◆ GOAL OF THE EXERCISE: Using the records below, locate all lines containing "paintings" and return them.
(PROVIDED RECORDS begins)
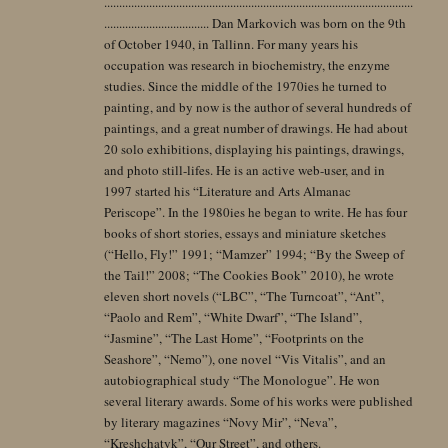
.......................................................................................................
................................... Dan Markovich was born on the 9th
of October 1940, in Tallinn. For many years his
occupation was research in biochemistry, the enzyme
studies. Since the middle of the 1970ies he turned to
painting, and by now is the author of several hundreds of
paintings, and a great number of drawings. He had about
20 solo exhibitions, displaying his paintings, drawings,
and photo still-lifes. He is an active web-user, and in
1997 started his “Literature and Arts Almanac
Periscope”. In the 1980ies he began to write. He has four
books of short stories, essays and miniature sketches
(“Hello, Fly!” 1991; “Mamzer” 1994; “By the Sweep of
the Tail!” 2008; “The Cookies Book” 2010), he wrote
eleven short novels (“LBC”, “The Turncoat”, “Ant”,
“Paolo and Rem”, “White Dwarf”, “The Island”,
“Jasmine”, “The Last Home”, “Footprints on the
Seashore”, “Nemo”), one novel “Vis Vitalis”, and an
autobiographical study “The Monologue”. He won
several literary awards. Some of his works were published
by literary magazines “Novy Mir”, “Neva”,
“Kreshchatyk”, “Our Street”, and others.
(PROVIDED RECORDS ends)
◆ ANSWER AREA:
paintings, and a great number of drawings. He had about
20 solo exhibitions, displaying his paintings, drawings,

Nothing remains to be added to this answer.